Specifically, the Complaint alleges that Defendants made materially false and misleading statements regarding the Company’s medical loss ratio. The medical loss ratio is a very closely watched metric that is an expression of the relation of the cost of health care provided to premium income. An increase in the medical loss ratio means higher expenses relative to premium income, which in turn indicates that the Company is growing less profitable. The Company stated that the profitability of its Medicare Advantage business depended, to a significant degree, on the Company’s ability to predict and effectively manage costs related to the provision of healthcare services. State regulations required that the Company monitor its medical loss ratio and the Company claimed to have systems in place that enabled it to do so. Defendants further stated that they were reversing a negative trend in the medical loss ratio.
The Complaint further alleges that the truth was revealed on or around October 28, 2005, when Defendants issue a release that announced a 22% year-over-year decline in net income resulting from higher medical care costs and expenses. On this news, the Company’s share price dropped precipitously, by $7.50 per share, or 33%, in regular trading on the Nasdaq National Market (“NASDAQ”) exchange, to close at below $15.00 per share. During the Class Period, the Company and Company insiders sold Universal American shares for proceeds in excess of $200 million.
In a press release dated May 12, 2006, the court ordered the consolidation of the two actions because both related to the same series of allegedly false and misleading statements and arose from the act. It granted Western Washington Laborers-Employers Pension Trust's motion for appointment as lead Plaintiff, determining that it had the largest financial interest in the litigation and otherwise met the requirements of Federal Rule of Civil Procedure 23. It also approved Western Washington's selection of lead Counsel.
As summarized by the Company’s FORM 10-Q for the quarterly period ended March 31, 2007, on June 26, 2006, a consolidated amended class action Complaint was filed in the Kemp Action (the “Amended Complaint”), which now subsumes the Western Trust Action. The Amended Complaint asserts the same legal claims as in the original Kemp and Western Trust Actions, but also names an additional Defendant and includes additional allegations. The additional Defendant is a former director and former president of Pennsylvania Life Insurance Company, a subsidiary of the Company. The Amended Complaint alleges that Mr. Wehner is liable for violations of Sections 10(b) and 20(a) of the Securities Exchange Act of 1934 on grounds similar to those asserted against the Officer Defendants. The additional assertions are supposedly based in part upon information from six former employees and agents of the Company and its subsidiaries concerning, among other things, the Company’s medical loss ratio. Like the original Complaints in the Kemp and Western Trust Actions, the Amended Complaint seeks damages in an unspecified amount.
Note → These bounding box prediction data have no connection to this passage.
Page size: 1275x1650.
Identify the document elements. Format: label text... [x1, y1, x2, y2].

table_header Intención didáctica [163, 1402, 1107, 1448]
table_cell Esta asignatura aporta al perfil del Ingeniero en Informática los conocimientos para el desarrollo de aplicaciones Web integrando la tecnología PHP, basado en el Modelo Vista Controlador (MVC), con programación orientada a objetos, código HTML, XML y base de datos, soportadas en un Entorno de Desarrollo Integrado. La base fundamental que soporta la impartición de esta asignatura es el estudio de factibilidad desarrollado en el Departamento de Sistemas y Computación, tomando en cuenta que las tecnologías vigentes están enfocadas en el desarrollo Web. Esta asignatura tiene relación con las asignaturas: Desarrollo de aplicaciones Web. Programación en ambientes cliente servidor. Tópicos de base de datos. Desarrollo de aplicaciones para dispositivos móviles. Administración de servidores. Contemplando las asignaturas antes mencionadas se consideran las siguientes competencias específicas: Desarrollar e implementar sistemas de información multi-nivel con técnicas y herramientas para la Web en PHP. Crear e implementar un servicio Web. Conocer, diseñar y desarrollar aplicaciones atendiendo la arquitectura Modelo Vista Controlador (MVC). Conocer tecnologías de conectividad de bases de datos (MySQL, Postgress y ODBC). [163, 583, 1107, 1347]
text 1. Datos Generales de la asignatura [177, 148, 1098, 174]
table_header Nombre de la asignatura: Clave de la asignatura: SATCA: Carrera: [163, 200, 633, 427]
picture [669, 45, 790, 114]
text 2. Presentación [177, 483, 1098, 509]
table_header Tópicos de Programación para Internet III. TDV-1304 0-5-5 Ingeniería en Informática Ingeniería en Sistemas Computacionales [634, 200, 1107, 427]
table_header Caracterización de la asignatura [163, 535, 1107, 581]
On August 14, 2006, Defendants served a motion to dismiss the Amended Complaint in the Kemp Action. The lead Plaintiff served opposition papers to the motion on October 17, 2006. The motion was argued before the Court on December 13, 2006, and, on January 10, 2007, the Complaint was dismissed without prejudice. On March 29, 2007, lead Plaintiff in the Kemp Action served a second amended Complaint, which carried forward most of the factual and legal assertions in the prior pleading and added certain new allegations from the alleged confidential witnesses referred to in the Amended Complaint. The second amended Complaint dropped the claim that an individual Defendant directly violated Section 10(b) of the Securities Exchange Ace of 1934, as amended. Defendants served a motion to dismiss the second amended Complaint on May 10, 2007.
According to a press release dated July 18, 2007, Universal American Financial Corp. (NASDAQ: UHCO) announced that the securities class action entitled Robert Kemp vs. Universal American Financial Corp., Richard A. Barasch, Robert A. Waegelein and Gary W. Bryant that was filed in the United States District Court for the Southern District of New York (Case No. 05 CV 9883) in November 2005 has been dismissed with prejudice following a ruling by the Court in favor of the Company Defendants. This lawsuit was the consolidation of the two Complaints that had alleged violations of federal securities laws in connection with, among other things, Universal American’s Medicare Supplement business.